Your task: Look below for the line with "It is used Hill-Rényi", and from there restate every line word for word until the entries end.

-- Exercise materials follows --

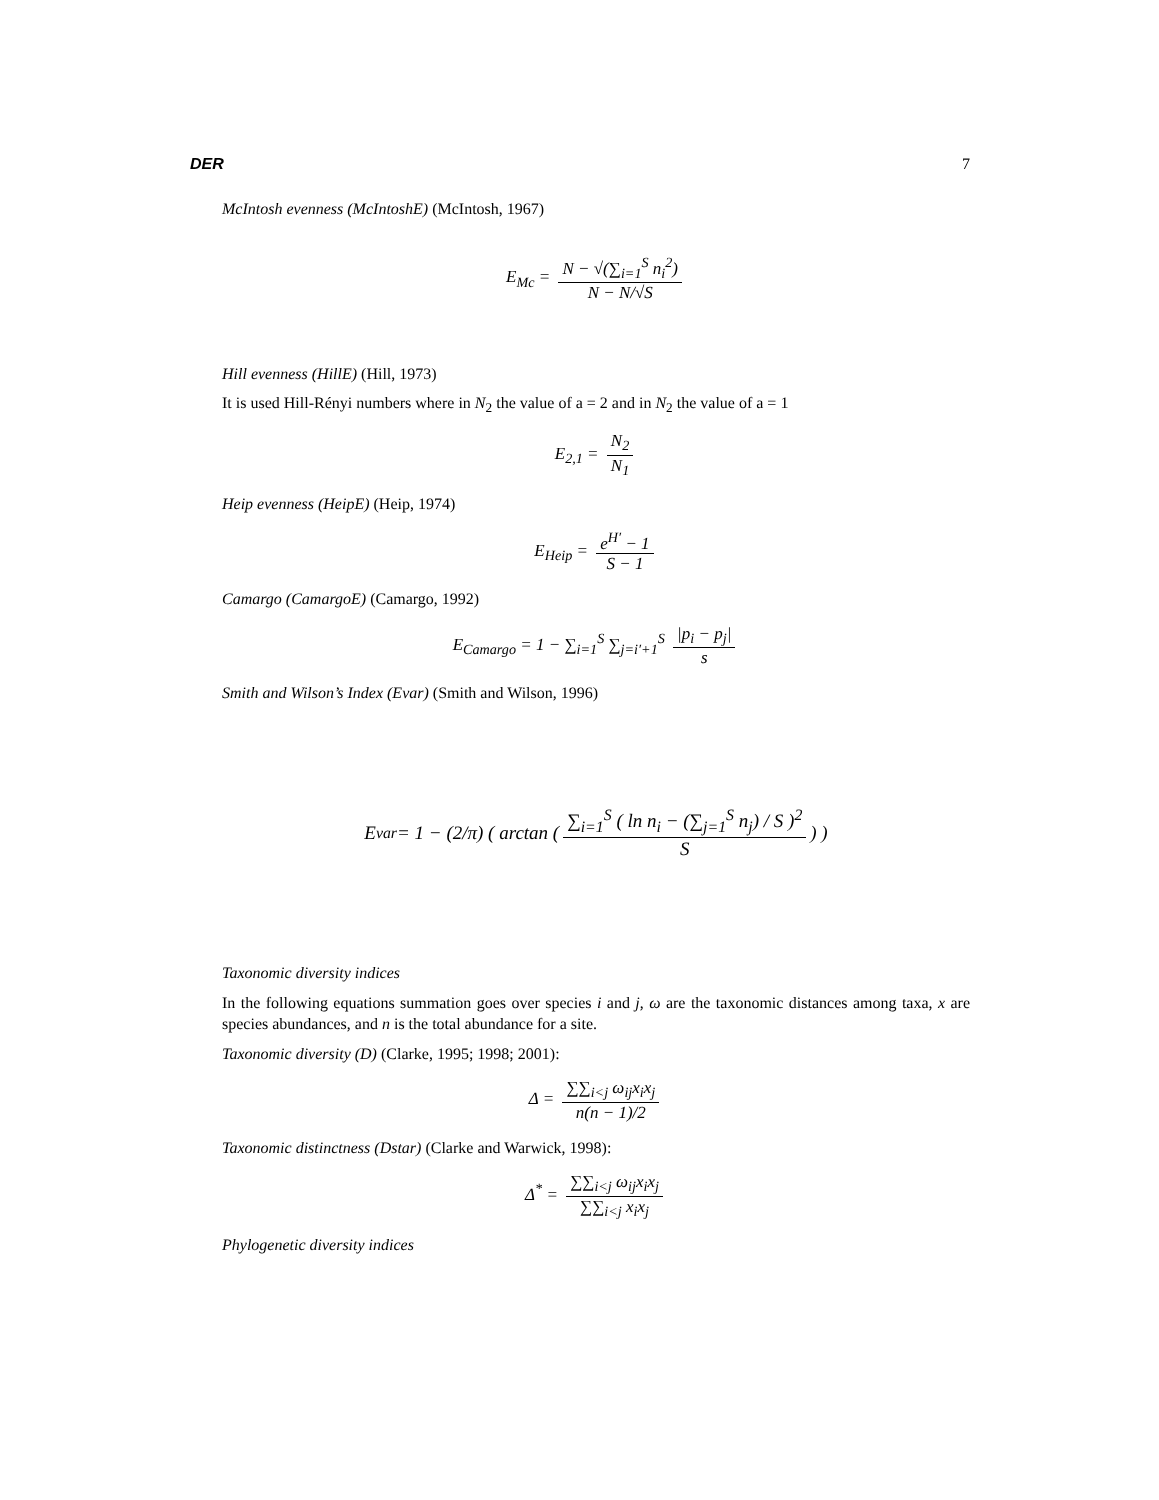DER 7
McIntosh evenness (McIntoshE) (McIntosh, 1967)
E<sub>Mc</sub> = N − √(∑<sub>i=1</sub><sup>S</sup> n<sub>i</sub><sup>2</sup>) N − N/√S
Hill evenness (HillE) (Hill, 1973)
It is used Hill-Rényi numbers where in N<sub>2</sub> the value of a = 2 and in N<sub>2</sub> the value of a = 1
E<sub>2,1</sub> = N<sub>2</sub> N<sub>1</sub>
Heip evenness (HeipE) (Heip, 1974)
E<sub>Heip</sub> = e<sup>H′</sup> − 1 S − 1
Camargo (CamargoE) (Camargo, 1992)
E<sub>Camargo</sub> = 1 − ∑<sub>i=1</sub><sup>S</sup> ∑<sub>j=i′+1</sub><sup>S</sup> |p<sub>i</sub> − p<sub>j</sub>| s
Smith and Wilson’s Index (Evar) (Smith and Wilson, 1996)
E<sub>var</sub> = 1 − (2/π) ( arctan ( ∑<sub>i=1</sub><sup>S</sup> ( ln n<sub>i</sub> − (∑<sub>j=1</sub><sup>S</sup> n<sub>j</sub>) / S )<sup>2</sup> S ) )
Taxonomic diversity indices
In the following equations summation goes over species i and j, ω are the taxonomic distances among taxa, x are species abundances, and n is the total abundance for a site.
Taxonomic diversity (D) (Clarke, 1995; 1998; 2001):
Δ = ∑∑<sub>i<j</sub> ω<sub>ij</sub>x<sub>i</sub>x<sub>j</sub> n(n − 1)/2
Taxonomic distinctness (Dstar) (Clarke and Warwick, 1998):
Δ<sup>*</sup> = ∑∑<sub>i<j</sub> ω<sub>ij</sub>x<sub>i</sub>x<sub>j</sub> ∑∑<sub>i<j</sub> x<sub>i</sub>x<sub>j</sub>
Phylogenetic diversity indices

-- Exercise materials concluded --

Result below:
It is used Hill-Rényi numbers where in N<sub>2</sub> the value of a = 2 and in N<sub>2</sub> the value of a = 1
E<sub>2,1</sub> = N<sub>2</sub> N<sub>1</sub>
Heip evenness (HeipE) (Heip, 1974)
E<sub>Heip</sub> = e<sup>H′</sup> − 1 S − 1
Camargo (CamargoE) (Camargo, 1992)
E<sub>Camargo</sub> = 1 − ∑<sub>i=1</sub><sup>S</sup> ∑<sub>j=i′+1</sub><sup>S</sup> |p<sub>i</sub> − p<sub>j</sub>| s
Smith and Wilson’s Index (Evar) (Smith and Wilson, 1996)
E<sub>var</sub> = 1 − (2/π) ( arctan ( ∑<sub>i=1</sub><sup>S</sup> ( ln n<sub>i</sub> − (∑<sub>j=1</sub><sup>S</sup> n<sub>j</sub>) / S )<sup>2</sup> S ) )
Taxonomic diversity indices
In the following equations summation goes over species i and j, ω are the taxonomic distances among taxa, x are species abundances, and n is the total abundance for a site.
Taxonomic diversity (D) (Clarke, 1995; 1998; 2001):
Δ = ∑∑<sub>i<j</sub> ω<sub>ij</sub>x<sub>i</sub>x<sub>j</sub> n(n − 1)/2
Taxonomic distinctness (Dstar) (Clarke and Warwick, 1998):
Δ<sup>*</sup> = ∑∑<sub>i<j</sub> ω<sub>ij</sub>x<sub>i</sub>x<sub>j</sub> ∑∑<sub>i<j</sub> x<sub>i</sub>x<sub>j</sub>
Phylogenetic diversity indices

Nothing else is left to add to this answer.